User-Level Process

User-Level Process towards Exascale Systems

Background

  • Network system will be larger and more complicated towards Exascale systems
  • Latency hiding can be considered as an important issue

Methods for Latency Hiding

  • Non-blocking communication
    • Overlapping communication and computation
  • Process oversubscription
    • Switching process when a process is blocked to wait for a completion of a communication

Problems

  • Lightweight OS kernels for Exascale systems may no longer support OS task scheduling
    • OS task scheduling is a resource consuming operation and results in OS noises
    • E.g. Mckernel, Argo
  • Process context switch is slow
    • The overhead of jumping into kernel context spoils the benefit of the process oversubscription

Conventional Approach

  • The process oversubscription using user-level thread (e.g. FG-MPI)
    • Invoking multiple user-level threads within a process
    • Assigning a role of a parallel process to a user-level thread
  • Pros and cons
    • Pros
      • OS task scheduling is not necessary
      • Fast context switch (context switch between user-level threads can be operated in the user-space)
    • Cons
      • The programing model of parallel applications is forced to be changed
        • Program code (text) and data (data, bss and heap) are shared among parallel processes
        • In general, programmers implement parallel applications on the assumption that a parallel process has its own program code and data

Our Solution

  • User-level process (ULP)
    • ULP is a "process", which can be schedules in the user-space
      • The ULP has the beneficial features of the user-level thread
      • The ULP has its own program code and data. (Therefore, we equate the ULP with "process".)
    • Capability of ULP
      • The ULP enables the process oversubscription without OS task scheduling
      • The ULP enables the high-performance process oversubscription
      • The process oversubscription using the ULP does not change the programming model of parallel applications
  Kernel-level Process User-level Thread User-level Process
OS task scheduling Necessary Not necessary Not necessary
Context switch Slow Fast Fast
Is programming model forced to be changed ? No Yes No

Overview of User-level Process

Overview of User-level Process
  • The ULP can be scheduled in the user-space
    • By assigning a role of a parallel process to a user-level process, the process oversubscription can be achieved without OS task scheduling
    • The high-performance oversubscription can be achieved by avoiding the overhead of jumping into the kernel context
  • The ULP has its own program code and data
    • The process oversubscription using the user-level process does not change the programming model of parallel applications

Address Space Design

Address Space Design

Context Switch

  • Segment registers must be considered on x86_64 architectures
    • Segment registers are not accessible from user-space
    • The fs register is used for implementing Thread Local Storage (TLS)
    • Thread safe functions must be build without using TLS
Context Switch

ULP API

  • pvas_ulp_create
    • Create address space for ULPs
  • pvas_ulp_destroy
    • Destroy a created address space
  • pvas_ulp_spawn
    • Spawn kernel-level process with a ULP
  • pvas_ulp_exec
    • Create and execute a new ULP
  • pvas_ulp_switch
    • Conduct context switch between ULPs

Compatibility Issues

  • The specification of the ULP is not equal to that of the traditional kernel-level process
    • For example,
      • Process ID is shared among ULPs
      • Transmission of signals takes place between kernel-level processes (not between ULPs)
    • Those compatibility issues must be considered when embedding the capability of the ULP in the runtimes for executing parallel applications
      • E.g.

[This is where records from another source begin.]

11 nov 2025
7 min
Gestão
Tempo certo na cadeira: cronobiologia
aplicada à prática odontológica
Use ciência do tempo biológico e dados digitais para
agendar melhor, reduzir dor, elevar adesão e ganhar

MPI runtime

Preliminary Evaluation (context switch performance)

  • Benchmark
    • Invoking multiple parallel processes on a single CPU core
    • A parallel process may be a kernel-level process or a kernel-level thread or a user-level thread or a user-level process
    • Measuring a time elapsed until all parallel process performs context switch 1000 times
  • The performance of the ULP is competitive with that of the user-level thread
Preliminary Evaluation (context switch performance)

Summary and Future Work

  • Summary
    • The ULP enables the process oversubscription, even if the OS kernel does not support task scheduling
    • The ULP enables the high-performance process oversubscription by avoiding the overhead of jumping into kernel context
    • The process oversubscription using ULP does not change the programming model of parallel applications
  • Future work
    • Embedding the capability of the ULP in the runtimes for executing parallel applications and evaluating it
      • E.g. MPI over ULP